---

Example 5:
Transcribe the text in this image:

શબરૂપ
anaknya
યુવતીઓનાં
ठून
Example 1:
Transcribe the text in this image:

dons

■ ■ ■ ■

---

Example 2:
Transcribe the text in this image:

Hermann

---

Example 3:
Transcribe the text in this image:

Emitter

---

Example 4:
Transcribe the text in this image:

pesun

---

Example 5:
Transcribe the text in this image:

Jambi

■ ■ ■ ■

■ **What you have to do**
How many lines in the data above contain the string "Example"? Reply with the number alone.

■ **Solution below**
6